Night of the KITTEHS.

Little rat bastards. I noticed when I came home from work that Heir Hairmeister seemed a little subdued: ate his grisly substance and then parked it on my bed until I got in, then he got out and proceeded to yowl, scratch, dig and otherwise annoy the fuck out of me all night, aided by his little butt-sniffer-in-crime, Sammy. Earlier in the evening I tried to meditate, which had me in the bedroom, on the floor, with the door closed while all three of the clowns tried to lure me back out with sniffing snorgling digging mewling and slipping a key under the door in case I was locked in. Well, except for that last bit.

Today, I feel the benefits of vacation falling down around my ankles like Tippi Hedren's nightgown in Marnie (rent it) (best line: Marnie, you're achin' mah leg). So, tonight I will endeavor to sit for a solid 20 minutes - again - perhaps this time with earplugs to muffle the snuffling on the other side of the door. Because somethings got to give. And when that sentence crystallizes in your brain pan, the thing that's usually got to give is you.

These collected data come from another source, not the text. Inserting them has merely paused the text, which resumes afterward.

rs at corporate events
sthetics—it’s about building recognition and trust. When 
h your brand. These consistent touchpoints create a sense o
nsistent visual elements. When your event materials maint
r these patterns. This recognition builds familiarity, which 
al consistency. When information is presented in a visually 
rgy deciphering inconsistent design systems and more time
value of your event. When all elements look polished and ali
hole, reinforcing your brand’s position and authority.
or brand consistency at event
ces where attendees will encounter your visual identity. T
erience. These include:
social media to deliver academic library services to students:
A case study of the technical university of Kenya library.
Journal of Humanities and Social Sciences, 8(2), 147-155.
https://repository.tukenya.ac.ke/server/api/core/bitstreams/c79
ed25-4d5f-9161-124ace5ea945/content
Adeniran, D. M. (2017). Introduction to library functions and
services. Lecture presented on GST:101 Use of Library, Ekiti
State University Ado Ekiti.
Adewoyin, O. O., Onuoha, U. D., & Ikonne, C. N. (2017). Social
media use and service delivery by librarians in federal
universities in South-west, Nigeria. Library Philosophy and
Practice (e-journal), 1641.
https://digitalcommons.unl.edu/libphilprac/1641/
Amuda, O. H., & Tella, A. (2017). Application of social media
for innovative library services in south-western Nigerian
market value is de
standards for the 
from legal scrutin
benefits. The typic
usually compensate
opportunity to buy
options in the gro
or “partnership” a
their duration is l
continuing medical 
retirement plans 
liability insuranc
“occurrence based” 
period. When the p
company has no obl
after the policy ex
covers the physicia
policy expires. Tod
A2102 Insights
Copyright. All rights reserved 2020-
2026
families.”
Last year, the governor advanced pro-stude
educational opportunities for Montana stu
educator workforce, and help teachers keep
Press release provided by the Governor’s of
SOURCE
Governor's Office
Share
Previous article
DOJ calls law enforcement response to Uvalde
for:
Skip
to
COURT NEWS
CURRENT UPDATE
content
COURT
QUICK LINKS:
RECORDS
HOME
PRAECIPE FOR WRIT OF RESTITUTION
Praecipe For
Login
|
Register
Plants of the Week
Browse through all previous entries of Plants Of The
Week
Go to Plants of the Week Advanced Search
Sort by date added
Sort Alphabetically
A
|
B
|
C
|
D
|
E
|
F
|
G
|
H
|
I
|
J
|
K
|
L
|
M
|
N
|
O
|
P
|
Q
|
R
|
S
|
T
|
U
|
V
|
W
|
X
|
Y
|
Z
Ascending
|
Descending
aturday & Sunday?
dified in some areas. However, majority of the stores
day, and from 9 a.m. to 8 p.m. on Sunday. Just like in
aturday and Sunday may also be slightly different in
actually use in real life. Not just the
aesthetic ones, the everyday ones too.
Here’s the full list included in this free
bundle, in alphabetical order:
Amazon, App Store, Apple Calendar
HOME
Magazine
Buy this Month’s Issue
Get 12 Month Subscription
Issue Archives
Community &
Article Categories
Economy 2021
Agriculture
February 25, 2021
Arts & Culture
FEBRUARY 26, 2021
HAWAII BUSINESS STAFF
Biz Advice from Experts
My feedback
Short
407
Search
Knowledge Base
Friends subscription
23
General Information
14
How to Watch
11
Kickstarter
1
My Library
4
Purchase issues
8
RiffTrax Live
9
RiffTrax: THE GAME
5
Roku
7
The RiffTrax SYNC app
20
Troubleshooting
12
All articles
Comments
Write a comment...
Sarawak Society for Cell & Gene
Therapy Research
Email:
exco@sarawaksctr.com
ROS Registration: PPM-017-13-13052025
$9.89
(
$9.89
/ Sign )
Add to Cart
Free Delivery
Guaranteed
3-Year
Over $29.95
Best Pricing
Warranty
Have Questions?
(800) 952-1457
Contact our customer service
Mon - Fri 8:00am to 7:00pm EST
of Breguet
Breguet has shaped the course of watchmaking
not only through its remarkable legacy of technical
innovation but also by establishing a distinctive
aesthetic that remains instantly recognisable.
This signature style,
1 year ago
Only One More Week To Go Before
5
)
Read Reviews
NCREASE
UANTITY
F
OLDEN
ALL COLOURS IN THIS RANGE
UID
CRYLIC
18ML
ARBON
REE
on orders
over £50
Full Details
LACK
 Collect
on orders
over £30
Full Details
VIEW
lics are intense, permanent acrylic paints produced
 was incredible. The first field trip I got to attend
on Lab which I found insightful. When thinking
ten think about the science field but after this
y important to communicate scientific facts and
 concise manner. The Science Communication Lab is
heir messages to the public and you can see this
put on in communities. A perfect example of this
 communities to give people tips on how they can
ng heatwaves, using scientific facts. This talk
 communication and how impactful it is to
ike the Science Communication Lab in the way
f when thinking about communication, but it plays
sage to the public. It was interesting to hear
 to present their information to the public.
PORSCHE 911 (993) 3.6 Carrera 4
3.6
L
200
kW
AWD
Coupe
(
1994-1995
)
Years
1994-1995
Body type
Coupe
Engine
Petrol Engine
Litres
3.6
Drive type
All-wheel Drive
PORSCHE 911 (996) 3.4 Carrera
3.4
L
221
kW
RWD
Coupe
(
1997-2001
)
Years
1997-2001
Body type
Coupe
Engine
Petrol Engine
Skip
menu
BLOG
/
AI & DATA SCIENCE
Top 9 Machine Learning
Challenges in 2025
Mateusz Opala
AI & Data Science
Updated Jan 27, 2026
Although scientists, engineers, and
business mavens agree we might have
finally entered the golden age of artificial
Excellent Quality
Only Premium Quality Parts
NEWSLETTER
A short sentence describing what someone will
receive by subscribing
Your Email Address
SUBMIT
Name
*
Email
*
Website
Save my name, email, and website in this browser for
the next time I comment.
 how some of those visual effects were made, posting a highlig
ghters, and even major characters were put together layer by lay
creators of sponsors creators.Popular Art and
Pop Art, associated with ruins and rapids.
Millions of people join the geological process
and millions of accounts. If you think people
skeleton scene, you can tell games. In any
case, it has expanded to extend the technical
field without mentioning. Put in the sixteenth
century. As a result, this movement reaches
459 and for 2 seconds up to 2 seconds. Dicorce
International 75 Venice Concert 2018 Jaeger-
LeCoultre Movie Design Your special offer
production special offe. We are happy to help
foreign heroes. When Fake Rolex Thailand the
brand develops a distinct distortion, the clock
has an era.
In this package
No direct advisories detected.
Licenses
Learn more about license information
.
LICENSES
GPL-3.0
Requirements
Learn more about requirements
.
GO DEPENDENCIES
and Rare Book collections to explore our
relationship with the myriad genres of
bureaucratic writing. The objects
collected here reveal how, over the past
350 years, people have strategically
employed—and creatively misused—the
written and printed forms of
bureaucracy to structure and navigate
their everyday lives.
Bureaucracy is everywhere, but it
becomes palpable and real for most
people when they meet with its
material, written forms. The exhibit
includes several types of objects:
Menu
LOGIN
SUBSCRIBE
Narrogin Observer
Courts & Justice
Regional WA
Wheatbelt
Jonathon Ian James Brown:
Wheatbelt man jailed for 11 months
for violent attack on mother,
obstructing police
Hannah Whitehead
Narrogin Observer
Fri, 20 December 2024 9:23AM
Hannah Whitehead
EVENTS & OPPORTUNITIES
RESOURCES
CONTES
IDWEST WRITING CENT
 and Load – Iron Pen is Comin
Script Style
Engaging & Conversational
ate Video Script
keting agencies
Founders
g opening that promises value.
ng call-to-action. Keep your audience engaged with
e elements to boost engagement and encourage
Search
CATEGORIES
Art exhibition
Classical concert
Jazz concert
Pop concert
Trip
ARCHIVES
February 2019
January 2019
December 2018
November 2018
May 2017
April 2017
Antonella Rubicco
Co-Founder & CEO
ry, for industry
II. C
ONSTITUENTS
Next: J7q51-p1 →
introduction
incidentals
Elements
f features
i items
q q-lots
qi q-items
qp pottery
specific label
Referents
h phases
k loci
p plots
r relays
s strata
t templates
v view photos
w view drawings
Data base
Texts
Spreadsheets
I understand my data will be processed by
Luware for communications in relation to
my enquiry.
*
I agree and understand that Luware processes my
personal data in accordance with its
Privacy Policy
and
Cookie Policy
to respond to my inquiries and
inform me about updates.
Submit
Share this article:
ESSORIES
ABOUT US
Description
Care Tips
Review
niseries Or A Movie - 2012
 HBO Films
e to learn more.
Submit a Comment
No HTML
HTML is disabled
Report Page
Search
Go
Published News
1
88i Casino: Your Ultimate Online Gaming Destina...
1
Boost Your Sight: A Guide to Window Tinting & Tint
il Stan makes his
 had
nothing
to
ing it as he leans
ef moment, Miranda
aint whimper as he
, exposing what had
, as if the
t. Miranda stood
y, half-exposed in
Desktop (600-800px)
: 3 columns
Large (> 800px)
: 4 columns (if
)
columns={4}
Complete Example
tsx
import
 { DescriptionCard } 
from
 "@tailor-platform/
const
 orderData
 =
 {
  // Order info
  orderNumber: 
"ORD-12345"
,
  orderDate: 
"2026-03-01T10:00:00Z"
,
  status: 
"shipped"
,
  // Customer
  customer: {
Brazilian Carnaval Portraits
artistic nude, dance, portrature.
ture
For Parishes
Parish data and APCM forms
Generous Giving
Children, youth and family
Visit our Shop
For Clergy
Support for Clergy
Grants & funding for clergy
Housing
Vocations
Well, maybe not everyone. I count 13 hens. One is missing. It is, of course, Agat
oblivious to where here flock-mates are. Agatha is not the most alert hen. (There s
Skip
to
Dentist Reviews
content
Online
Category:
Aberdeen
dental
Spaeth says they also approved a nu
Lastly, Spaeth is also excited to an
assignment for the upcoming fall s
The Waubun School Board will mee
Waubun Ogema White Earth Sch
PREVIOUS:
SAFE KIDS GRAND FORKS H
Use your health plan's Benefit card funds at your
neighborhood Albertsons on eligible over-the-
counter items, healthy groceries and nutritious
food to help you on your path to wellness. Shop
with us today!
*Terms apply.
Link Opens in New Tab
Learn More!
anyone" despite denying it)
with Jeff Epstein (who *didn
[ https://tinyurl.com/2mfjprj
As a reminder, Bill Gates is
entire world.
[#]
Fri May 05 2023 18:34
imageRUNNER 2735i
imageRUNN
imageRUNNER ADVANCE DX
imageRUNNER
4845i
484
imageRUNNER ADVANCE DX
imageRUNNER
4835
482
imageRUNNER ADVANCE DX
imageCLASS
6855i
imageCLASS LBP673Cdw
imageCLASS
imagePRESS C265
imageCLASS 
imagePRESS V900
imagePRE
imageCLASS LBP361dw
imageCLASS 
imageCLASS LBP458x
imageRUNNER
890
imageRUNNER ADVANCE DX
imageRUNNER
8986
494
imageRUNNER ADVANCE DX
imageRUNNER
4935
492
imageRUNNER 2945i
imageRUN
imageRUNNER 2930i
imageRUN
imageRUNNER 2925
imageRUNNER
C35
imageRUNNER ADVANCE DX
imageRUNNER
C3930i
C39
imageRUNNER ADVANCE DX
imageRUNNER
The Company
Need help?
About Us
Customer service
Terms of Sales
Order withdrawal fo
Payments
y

A New Year and no resolutions.

One of my yearly rituals at this time is to read back to my journal entry the year before. And, at the turn of 2009, every resolution I cited could just be cut and pasted into 2010, with the exception of 'quitting drinking' which I actually did manage to do last year. But everything else is the same, and it's sort of how I feel about my recent sobriety. If you asked when I quit drinking, I'd have to really think about it, and then I don't know a date, just an occasion (the Autumnal Equinox). Whereas in other forays onto the wagon, I could tell you down to the second, practically. I think I saddle myself, and shoot myself in the foot (to sort of mix my metaphors while keeping it in a old Wild West-y sort of theme) at the same time by making goals and marking victories. So, even though the resolutions I penned for myself last year are still desirable and, God knows, healthy, if I get there, I get there. Not the destination, but the blah-da-de-blah-blah path: you know.

All in all, I had many days away from the salt mine. It takes a good week, but then my natural circadian rhythms emerge and I think that's really when you can start changing anything. Work = artifice, from the time I'm so rudely pulled from my warm bed full of warm cats, to the crappy chair I sit in all day, staring at the computer that is probably slowly blinding me, and so on. I was actually able to start meditating, one of those resolutions from last year, and I hopefully can continue. I'm presently reading We're All Doing Time (alternating with After The Flood - Yin and Yang, baby!) and it's one of the few books I've read that charts a path for beginning a sitting practice that is actually practicable.

The holidays were nice. On Christmas Eve, I trundled a good friend into the hay conveyor, aka, car, and we drove up to Bellingham for the day. It had been a while since being there and it was a balm to my soul. We drove back the next day, in perfect weather and little traffic and I made and ate rugelah for dinner - yes, I'm ten - and made cat nip toys for the boys and just hung with my kids. I listened to A Christmas Carol read by Jonathan Winters and in some ways, it was the best Christmas I'd had in a while.

Ester is molting again, and again, it looks like it's killing her. And brings me full circle to when I began to conceptualize this blog. Her rejuvenation costs dearly, but it is also a natural (although, from my vantage point, overly harsh) process. And this, I think, is what Ester's Feathers is really all about: change, the cost of it, but the knowledge that at the end of the day, you're only doing what you're supposed to be doing. Speedy molt, little girl. Or should I say, girl(s).